Her opponent, Jennifer Wexton, looked like she had Comstock dead to rights but new polling in the waning days of the 2018 cycle showed Comstock and Wexton in a dead heat

And lastly, we have Virginia’s fifth congressional race, where incumbent Republican Congressman Tom Garrett resigned due to his problems with alcohol. It’s an open seat pitting Democrat Leslie Cockburn, mother of actress Olivia Wilde, and Republican Denver Riggleman in a tight contest. This has become the “bigfoot” race, as Cockburn has attacked Riggleman for being a lover of Sasquatch porn…no, I’m not kidding:

This Republican-leaning, mostly rural district stretches from the Washington exurbs to the North Carolina border, and the unexpected retirement of the Republican incumbent leaves the seat open.
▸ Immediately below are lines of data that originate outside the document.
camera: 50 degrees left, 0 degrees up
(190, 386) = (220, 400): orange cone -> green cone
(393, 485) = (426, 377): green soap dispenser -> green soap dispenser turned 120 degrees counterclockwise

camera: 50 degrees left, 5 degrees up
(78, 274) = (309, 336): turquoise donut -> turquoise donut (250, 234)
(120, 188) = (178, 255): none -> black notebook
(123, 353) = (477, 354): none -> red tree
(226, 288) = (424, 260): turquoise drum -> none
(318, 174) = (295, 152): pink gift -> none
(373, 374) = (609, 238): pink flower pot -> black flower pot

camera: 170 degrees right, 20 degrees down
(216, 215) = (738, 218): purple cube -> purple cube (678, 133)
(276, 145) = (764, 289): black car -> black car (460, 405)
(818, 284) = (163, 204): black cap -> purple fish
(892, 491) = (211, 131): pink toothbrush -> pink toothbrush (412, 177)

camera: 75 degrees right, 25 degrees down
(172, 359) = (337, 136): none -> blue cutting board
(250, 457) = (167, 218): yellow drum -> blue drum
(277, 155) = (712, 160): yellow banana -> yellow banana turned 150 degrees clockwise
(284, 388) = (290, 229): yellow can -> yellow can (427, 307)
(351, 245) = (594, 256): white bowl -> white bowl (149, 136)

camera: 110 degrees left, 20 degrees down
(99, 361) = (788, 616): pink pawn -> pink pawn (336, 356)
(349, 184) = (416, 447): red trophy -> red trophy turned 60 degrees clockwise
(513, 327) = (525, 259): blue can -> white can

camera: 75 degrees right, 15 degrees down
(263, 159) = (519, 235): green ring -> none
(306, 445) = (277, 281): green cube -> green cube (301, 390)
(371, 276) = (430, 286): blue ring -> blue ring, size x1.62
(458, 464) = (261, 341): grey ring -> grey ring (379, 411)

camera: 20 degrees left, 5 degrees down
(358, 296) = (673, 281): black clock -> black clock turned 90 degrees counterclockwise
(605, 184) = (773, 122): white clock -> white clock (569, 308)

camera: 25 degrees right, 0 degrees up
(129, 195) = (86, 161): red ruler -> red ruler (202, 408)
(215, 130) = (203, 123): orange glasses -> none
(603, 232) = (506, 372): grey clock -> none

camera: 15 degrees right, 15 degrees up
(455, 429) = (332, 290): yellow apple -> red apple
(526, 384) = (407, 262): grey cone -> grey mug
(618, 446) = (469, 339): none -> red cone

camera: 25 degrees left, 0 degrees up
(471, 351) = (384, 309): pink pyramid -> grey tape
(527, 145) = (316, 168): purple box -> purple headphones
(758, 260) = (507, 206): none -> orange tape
It’s the home of Charlottesville, the college town that found itself in an unwanted spotlight last year after a right-wing rally turned violent.

Ms. Cockburn has tried to tie her opponent to elements of the far right, including Corey Stewart, the Republican nominee for United States Senate in Virginia. And in one bizarre campaign moment, she accused Mr. Riggleman of being a fan of “Bigfoot erotica.”

Mr. Riggleman has acknowledged an interest in Bigfoot — he is co-author of a book on the subject — but rejected the erotica part.


Look at the Stewart effect as well. Corey Stewart is Virginia’s GOP Senate candidate, who has aligned with controversial figures tied to white nationalism. It could drag the ticket down across the state. And because of these ties, incumbent Democratic Sen. Tim Kaine is expected to win re-election handily. We’ll be updating with results as they come in. 


VA-05- Republican Denver Riggleman has defeated Democrat Leslie Cockburn, GOP Hold.

VA-10: Incumbent Republican Congresswoman Barbara Comstock has been beaten by Democrat Jennifer Wexton.

PA-17: Democrats knock off incumbent Rep. Keith Rothfus.

NJ-11: GOP district flips for the Democrats.

VA-02, PA-07, NJ-07 have all flipped to the Democrats.


VA-07- GOP Rep. Dave Brat has lost.

NJ-03 Incumbent Republican Congressman Tom MacArthur is hanging by a threat against Democrat Andy Kim 49/48.